• REQUIRED ACTION:
Count the lines in the data below that include the word "demos", then state the total and nothing besides.

• STORED DATA:

▬▬▬

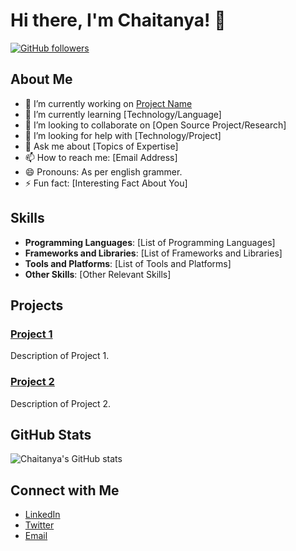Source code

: # Hi there, I'm Chaitanya! 👋

[![GitHub followers](https://img.shields.io/github/followers/Chaitanya84?label=Follow&style=social)](https://github.com/Chaitanya84)
## About Me

- 🔭 I’m currently working on [Project Name](https://github.com/Chaitanya84/ProjectName)
- 🌱 I’m currently learning [Technology/Language]
- 👯 I’m looking to collaborate on [Open Source Project/Research]
- 🤔 I’m looking for help with [Technology/Project]
- 💬 Ask me about [Topics of Expertise]
- 📫 How to reach me: [Email Address]
- 😄 Pronouns: As per english grammer.
- ⚡ Fun fact: [Interesting Fact About You]

## Skills

- **Programming Languages**: [List of Programming Languages]
- **Frameworks and Libraries**: [List of Frameworks and Libraries]
- **Tools and Platforms**: [List of Tools and Platforms]
- **Other Skills**: [Other Relevant Skills]

## Projects

### [Project 1](https://github.com/Chaitanya84/Project1)
Description of Project 1.

### [Project 2](https://github.com/Chaitanya84/Project2)
Description of Project 2.

## GitHub Stats

![Chaitanya's GitHub stats](https://github-readme-stats.vercel.app/api?username=Chaitanya84&show_icons=true&theme=radical)

## Connect with Me

- [LinkedIn](https://www.linkedin.com/in/your-linkedin-profile/)
- [Twitter](https://twitter.com/your_twitter_handle)
- [Email](mailto:your_email@example.com)
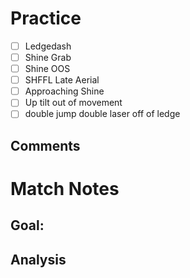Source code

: # Practice
- [ ] Ledgedash
- [ ] Shine Grab
- [ ] Shine OOS
- [ ] SHFFL Late Aerial
- [ ] Approaching Shine
- [ ] Up tilt out of movement
- [ ] double jump double laser off of ledge
## Comments
# Match Notes
## Goal:
## Analysis

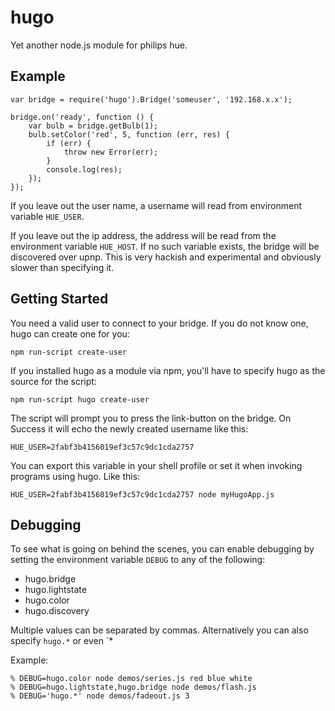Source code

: hugo
====

Yet another node.js module for philips hue.


Example
-------

    var bridge = require('hugo').Bridge('someuser', '192.168.x.x');

    bridge.on('ready', function () {
        var bulb = bridge.getBulb(1);
        bulb.setColor('red', 5, function (err, res) {
            if (err) {
                throw new Error(err);
            }
            console.log(res);
        });
    });

If you leave out the user name, a username will read from environment variable
`HUE_USER`.

If you leave out the ip address, the address will be read from the environment
variable `HUE_HOST`. If no such variable exists, the bridge will be discovered
over upnp.
This is very hackish and experimental and obviously slower than specifying it.

Getting Started
---------------
You need a valid user to connect to your bridge. If you do not know one,
hugo can create one for you:

    npm run-script create-user

If you installed hugo as a module via npm, you'll have to specify hugo
as the source for the script:

    npm run-script hugo create-user

The script will prompt you to press the link-button on the bridge.
On Success it will echo the newly created username like this:

    HUE_USER=2fabf3b4156019ef3c57c9dc1cda2757

You can export this variable in your shell profile or set it when
invoking programs using hugo. Like this:

    HUE_USER=2fabf3b4156019ef3c57c9dc1cda2757 node myHugoApp.js


Debugging
---------
To see what is going on behind the scenes, you can enable debugging by
setting the environment variable `DEBUG` to any of the following:

* hugo.bridge
* hugo.lightstate
* hugo.color
* hugo.discovery

Multiple values can be separated by commas. Alternatively you can also specify `hugo.*` or even `*

Example:

    % DEBUG=hugo.color node demos/series.js red blue white
    % DEBUG=hugo.lightstate,hugo.bridge node demos/flash.js
    % DEBUG='hugo.*' node demos/fadeout.js 3

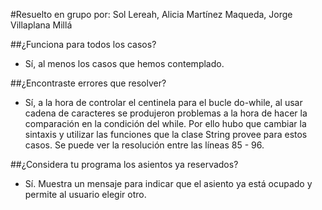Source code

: #Resuelto en grupo por: Sol Lereah, Alicia Martínez Maqueda, Jorge Villaplana Millá

##¿Funciona para todos los casos?

- Sí, al menos los casos que hemos contemplado.

##¿Encontraste errores que resolver?

- Sí, a la hora de controlar el centinela para el bucle do-while,
  al usar cadena de caracteres se produjeron problemas a la hora de hacer la comparación en la condición del while.
  Por ello hubo que cambiar la sintaxis y utilizar las funciones que la clase String provee para estos casos.
  Se puede ver la resolución entre las líneas 85 - 96.

##¿Considera tu programa los asientos ya reservados?

- Sí. Muestra un mensaje para indicar que el asiento ya está ocupado y permite al usuario elegir otro.
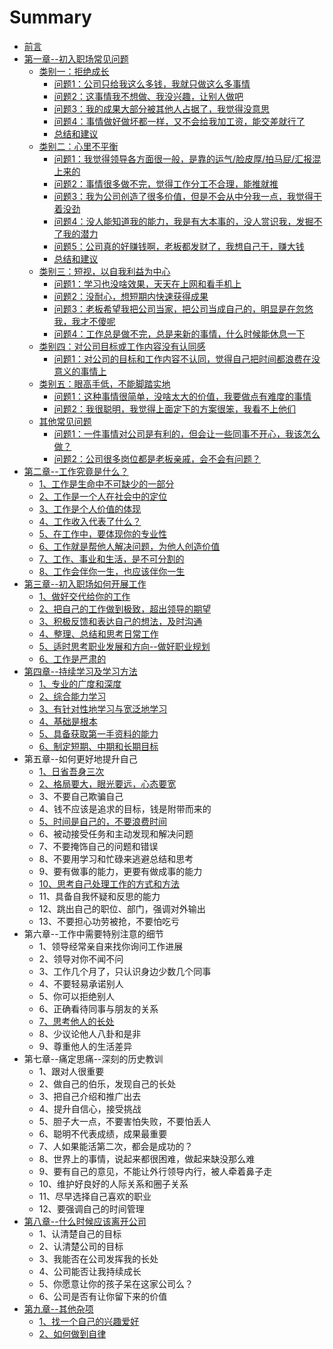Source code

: # Summary

* [前言](README.md)
* [第一章--初入职场常见问题](chapter1.md)
  * [类别一：拒绝成长](chapter1/lei-bie-yi-ff1a-ju-jue-cheng-chang.md)
    * [问题1：公司只给我这么多钱，我就只做这么多事情](chapter1/lei-bie-yi-ff1a-ju-jue-cheng-chang/wen-ti-1-ff1a-gong-si-zhi-gei-wo-zhe-yao-duo-qian-ff0c-wo-jiu-zhi-zuo-zhe-yao-duo-shi-qing.md)
    * [问题2：这事情我不想做、我没兴趣，让别人做吧](chapter1/lei-bie-yi-ff1a-ju-jue-cheng-chang/wen-ti-2-ff1a-zhe-shi-qing-wo-bu-xiang-zuo-3001-wo-mei-xing-qu-ff0c-rang-bie-ren-zuo-ba.md)
    * [问题3：我的成果大部分被其他人占据了，我觉得没意思](chapter1/lei-bie-yi-ff1a-ju-jue-cheng-chang/wen-ti-3-ff1a-wo-de-cheng-guo-da-bu-fen-bei-qi-ta-ren-zhan-ju-le-ff0c-wo-jue-de-mei-yi-si.md)
    * [问题4：事情做好做坏都一样，又不会给我加工资，能交差就行了](chapter1/lei-bie-yi-ff1a-ju-jue-cheng-chang/wen-ti-4-ff1a-shi-qing-zuo-hao-zuo-huai-du-yi-yang-ff0c-you-bu-hui-gei-wo-jia-gong-zi-ff0c-neng-jiao-cha-jiu-xing-le.md)
    * [总结和建议](chapter1/lei-bie-yi-ff1a-ju-jue-cheng-chang/zong-jie-he-jian-yi.md)
  * [类别二：心里不平衡](chapter1/lei-bie-er-ff1a-xin-li-bu-ping-heng.md)
    * [问题1：我觉得领导各方面很一般，是靠的运气/脸皮厚/拍马屁/汇报混上来的](chapter1/lei-bie-yi-ff1a-ju-jue-cheng-chang/wen-ti-1-ff1a-wo-jue-de-ling-dao-ge-fang-mian-hen-yi-ban-ff0c-shi-kao-de-yun-6c14-lian-pi-539a-pai-ma-5c41-hui-bao-hun-shang-lai-de.md)
    * [问题2：事情很多做不完，觉得工作分工不合理，能推就推](chapter1/lei-bie-yi-ff1a-ju-jue-cheng-chang/wen-ti-2-ff1a-shi-qing-hen-duo-zuo-bu-wan-ff0c-jue-de-gong-zuo-fen-gong-bu-he-li-ff0c-neng-tui-jiu-tui.md)
    * [问题3：我为公司创造了很多价值，但是不会从中分我一点，我觉得干着没劲](chapter1/lei-bie-yi-ff1a-ju-jue-cheng-chang/wen-ti-3-ff1a-wo-wei-gong-si-chuang-zao-le-hen-duo-jia-zhi-ff0c-dan-shi-bu-hui-cong-zhong-fen-wo-yi-dian-ff0c-wo-jue-de-gan-zhao-mei-jing.md)
    * [问题4：没人能知道我的能力，我是有大本事的，没人赏识我，发掘不了我的潜力](chapter1/lei-bie-yi-ff1a-ju-jue-cheng-chang/wen-ti-4-ff1a-mei-ren-neng-zhi-dao-wo-de-neng-li-ff0c-wo-shi-you-da-ben-shi-de-ff0c-mei-ren-shang-shi-wo-ff0c-fa-jue-bu-le-wo-de-qian-li.md)
    * [问题5：公司真的好赚钱啊，老板都发财了，我想自己干，赚大钱](chapter1/lei-bie-yi-ff1a-ju-jue-cheng-chang/wen-ti-5-ff1a-gong-si-zhen-de-hao-zhuan-qian-a-ff0c-lao-ban-du-fa-cai-le-ff0c-wo-xiang-zi-ji-gan-ff0c-zhuan-da-qian.md)
    * [总结和建议](chapter1/lei-bie-yi-ff1a-ju-jue-cheng-chang/1.2.6-zong-jie-he-jian-yi.md)
  * [类别三：短视，以自我利益为中心](chapter1/lei-bie-san-ff1a-duan-shi-ff0c-yi-zi-wo-li-yi-wei-zhong-xin.md)
    * [问题1：学习也没啥效果，天天在上网和看手机上](chapter1/wen-ti-1-ff1a-xue-xi-ye-mei-sha-xiao-guo-ff0c-tian-tian-zai-shang-wang-he-kan-shou-ji-shang.md)
    * [问题2：没耐心，想短期内快速获得成果](chapter1/wen-ti-2-ff1a-mei-nai-xin-ff0c-xiang-duan-qi-nei-kuai-su-huo-de-cheng-guo.md)
    * [问题3：老板希望我把公司当家，把公司当成自己的，明显是在忽悠我，我才不傻呢](chapter1/wen-ti-3-ff1a-lao-ban-xi-wang-wo-ba-gong-si-dang-jia-ff0c-ba-gong-si-dang-cheng-zi-ji-de-ff0c-ming-xian-shi-zai-hu-you-wo-ff0c-wo-cai-bu-sha-ni.md)
    * [问题4：工作总是做不完，总是来新的事情，什么时候能休息一下](chapter1/wen-ti-4-ff1a-gong-zuo-zong-shi-zuo-bu-wan-ff0c-zong-shi-lai-xin-de-shi-qing-ff0c-shi-yao-shi-hou-neng-xiu-xi-yi-xia.md)
  * [类别四：对公司目标或工作内容没有认同感](chapter1/lei-bie-si-ff1a-dui-gong-si-mu-biao-huo-gong-zuo-nei-rong-mei-you-ren-tong-gan.md)
    * [问题1：对公司的目标和工作内容不认同，觉得自己把时间都浪费在没意义的事情上](chapter1/wen-ti-1-ff1a-dui-gong-si-de-mu-biao-he-gong-zuo-nei-rong-bu-ren-tong-ff0c-jue-de-zi-ji-ba-shi-jian-du-lang-fei-zai-mei-yi-yi-de-shi-qing-shang.md)
  * [类别五：眼高手低，不能脚踏实地](chapter1/lei-bie-wu-ff1a-yan-gao-shou-di-ff0c-bu-neng-jiao-ta-shi-di.md)
    * [问题1：这种事情很简单，没啥太大的价值，我要做点有难度的事情](chapter1/wen-ti-1-ff1a-zhe-zhong-shi-qing-hen-jian-dan-ff0c-mei-sha-tai-da-de-jia-zhi-ff0c-wo-yao-zuo-dian-you-nan-du-de-shi-qing.md)
    * [问题2：我很聪明，我觉得上面定下的方案很笨，我看不上他们](chapter1/wen-ti-2-ff1a-wo-hen-cong-ming-ff0c-wo-jue-de-shang-mian-ding-xia-de-fang-an-hen-ben-ff0c-wo-kan-bu-shang-ta-men.md)
  * [其他常见问题](chapter1/qi-ta-chang-jian-wen-ti.md)
    * [问题1：一件事情对公司是有利的，但会让一些同事不开心，我该怎么做？](chapter1/qi-ta-chang-jian-wen-ti/wen-ti-1-ff1a-yi-jian-shi-qing-dui-gong-si-shi-you-li-de-ff0c-dan-hui-rang-yi-xie-tong-shi-bu-kai-xin-ff0c-wo-gai-zen-yao-zuo-ff1f.md)
    * [问题2：公司很多岗位都是老板亲戚，会不会有问题？](chapter1/qi-ta-chang-jian-wen-ti/wen-ti-2-ff1a-gong-si-hen-duo-gang-wei-du-shi-lao-ban-qin-qi-ff0c-hui-bu-hui-you-wen-ti-ff1f.md)
* [第二章--工作究竟是什么？](di-er-7ae0-gong-zuo-jiu-jing-shi-shi-yao-ff1f.md)
  * [1、工作是生命中不可缺少的一部分](di-er-7ae0-gong-zuo-jiu-jing-shi-shi-yao-ff1f/13001-gong-zuo-shi-sheng-ming-zhong-bu-ke-que-shao-de-yi-bu-fen.md)
  * [2、工作是一个人在社会中的定位](di-er-7ae0-gong-zuo-jiu-jing-shi-shi-yao-ff1f/23001-gong-zuo-shi-yi-ge-ren-zai-she-hui-zhong-de-ding-wei.md)
  * [3、工作是个人价值的体现](di-er-7ae0-gong-zuo-jiu-jing-shi-shi-yao-ff1f/33001-gong-zuo-shi-ge-ren-jia-zhi-de-ti-xian.md)
  * [4、工作收入代表了什么？](di-er-7ae0-gong-zuo-jiu-jing-shi-shi-yao-ff1f/43001-gong-zuo-shou-ru-dai-biao-le-shi-yao-ff1f.md)
  * [5、在工作中，要体现你的专业性](di-er-7ae0-gong-zuo-jiu-jing-shi-shi-yao-ff1f/53001-zai-gong-zuo-zhong-ff0c-yao-ti-xian-ni-de-zhuan-ye-xing.md)
  * [6、工作就是帮他人解决问题，为他人创造价值](di-er-7ae0-gong-zuo-jiu-jing-shi-shi-yao-ff1f/63001-gong-zuo-jiu-shi-bang-ta-ren-jie-jue-wen-ti-ff0c-wei-ta-ren-chuang-zao-jia-zhi.md)
  * [7、工作、事业和生活，是不可分割的](di-er-7ae0-gong-zuo-jiu-jing-shi-shi-yao-ff1f/73001-gong-zuo-3001-shi-ye-he-sheng-huo-ff0c-shi-bu-ke-fen-ge-de.md)
  * [8、工作会伴你一生，也应该伴你一生](di-er-7ae0-gong-zuo-jiu-jing-shi-shi-yao-ff1f/83001-gong-zuo-hui-ban-ni-yi-sheng-ff0c-ye-ying-gai-ban-ni-yi-sheng.md)
* [第三章--初入职场如何开展工作](di-san-7ae0-chu-ru-zhi-chang-ru-he-kai-zhan-gong-zuo.md)
  * [1、做好交代给你的工作](13001-zuo-hao-jiao-dai-gei-ni-de-gong-zuo.md)
  * [2、把自己的工作做到极致，超出领导的期望](23001-ba-zi-ji-de-gong-zuo-zuo-dao-ji-zhi-ff0c-chao-chu-ling-dao-de-qi-wang.md)
  * [3、积极反馈和表达自己的想法，及时沟通](33001-ji-ji-fan-kui-he-biao-da-zi-ji-de-xiang-fa-ff0c-ji-shi-gou-tong.md)
  * [4、整理、总结和思考日常工作](43001-zheng-li-3001-zong-jie-he-si-kao-ri-chang-gong-zuo.md)
  * [5、适时思考职业发展和方向--做好职业规划](53001-shi-shi-si-kao-zhi-ye-fa-zhan-he-fang-5411-zuo-hao-zhi-ye-gui-hua.md)
  * [6、工作是严肃的](63001-gong-zuo-shi-yan-su-de.md)
* [第四章--持续学习及学习方法](di-si-7ae0-chi-xu-xue-xi-ji-xue-xi-fang-fa.md)
  * [1、专业的广度和深度](di-si-7ae0-chi-xu-xue-xi-ji-xue-xi-fang-fa/13001-zhuan-ye-de-guang-du-he-shen-du.md)
  * [2、综合能力学习](di-si-7ae0-chi-xu-xue-xi-ji-xue-xi-fang-fa/23001-zong-he-neng-li-xue-xi.md)
  * [3、有针对性地学习与宽泛地学习](di-si-7ae0-chi-xu-xue-xi-ji-xue-xi-fang-fa/33001-you-zhen-dui-xing-di-xue-xi-yu-kuan-fan-di-xue-xi.md)
  * [4、基础是根本](di-si-7ae0-chi-xu-xue-xi-ji-xue-xi-fang-fa/43001-ji-chu-shi-gen-ben.md)
  * [5、具备获取第一手资料的能力](di-si-7ae0-chi-xu-xue-xi-ji-xue-xi-fang-fa/53001-ju-bei-huo-qu-di-yi-shou-zi-liao-de-neng-li.md)
  * [6、制定短期、中期和长期目标](di-si-7ae0-chi-xu-xue-xi-ji-xue-xi-fang-fa/63001-zhi-ding-duan-qi-3001-zhong-qi-he-chang-qi-mu-biao.md)
* 第五章--如何更好地提升自己
  * [1、日省吾身三次](13001-ri-sheng-wu-shen-san-ci.md)
  * [2、格局要大，眼光要远，心态要宽](23001-ge-ju-yao-da-ff0c-yan-guang-yao-yuan-ff0c-xin-tai-yao-kuan.md)
  * 3、不要自己欺骗自己
  * 4、钱不应该是追求的目标，钱是附带而来的
  * [5、时间是自己的，不要浪费时间](53001-shi-jian-shi-zi-ji-de-ff0c-bu-yao-lang-fei-shi-jian.md)
  * 6、被动接受任务和主动发现和解决问题
  * 7、不要掩饰自己的问题和错误
  * 8、不要用学习和忙碌来逃避总结和思考
  * 9、要有做事的能力，更要有做成事的能力
  * [10、思考自己处理工作的方式和方法](103001-si-kao-zi-ji-chu-li-gong-zuo-de-fang-shi-he-fang-fa.md)
  * 11、具备自我怀疑和反思的能力
  * 12、跳出自己的职位、部门，强调对外输出
  * 13、不要担心功劳被抢，不要怕吃亏
* 第六章--工作中需要特别注意的细节
  * 1、领导经常亲自来找你询问工作进展
  * 2、领导对你不闻不问
  * 3、工作几个月了，只认识身边少数几个同事
  * 4、不要轻易承诺别人
  * 5、你可以拒绝别人
  * 6、正确看待同事与朋友的关系
  * [7、思考他人的长处](73001-si-kao-ta-ren-de-chang-chu.md)
  * 8、少议论他人八卦和是非
  * 9、尊重他人的生活差异
* 第七章--痛定思痛--深刻的历史教训
  * 1、跟对人很重要
  * 2、做自己的伯乐，发现自己的长处
  * 3、把自己介绍和推广出去
  * 4、提升自信心，接受挑战
  * 5、胆子大一点，不要害怕失败，不要怕丢人
  * 6、聪明不代表成绩，成果最重要
  * 7、人如果能活第二次，都会是成功的？
  * 8、世界上的事情，说起来都很困难，做起来缺没那么难
  * 9、要有自己的意见，不能让外行领导内行，被人牵着鼻子走
  * 10、维护好良好的人际关系和圈子关系
  * 11、尽早选择自己喜欢的职业
  * 12、要强调自己的时间管理
* [第八章--什么时候应该离开公司](di-ba-7ae0-shi-yao-shi-hou-ying-gai-li-kai-gong-si.md)
  * 1、认清楚自己的目标
  * 2、认清楚公司的目标
  * 3、我能否在公司发挥我的长处
  * 4、公司能否让我持续成长
  * 5、你愿意让你的孩子呆在这家公司么？
  * 6、公司是否有让你留下来的价值
* [第九章--其他杂项](di-jiu-7ae0-qi-ta-za-xiang.md)
  * [1、找一个自己的兴趣爱好](13001-zhao-yi-ge-zi-ji-de-xing-qu-ai-hao.md)
  * [2、如何做到自律](23001-ru-he-zuo-dao-zi-lv.md)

▬▬▬

• TASK RESULT:
3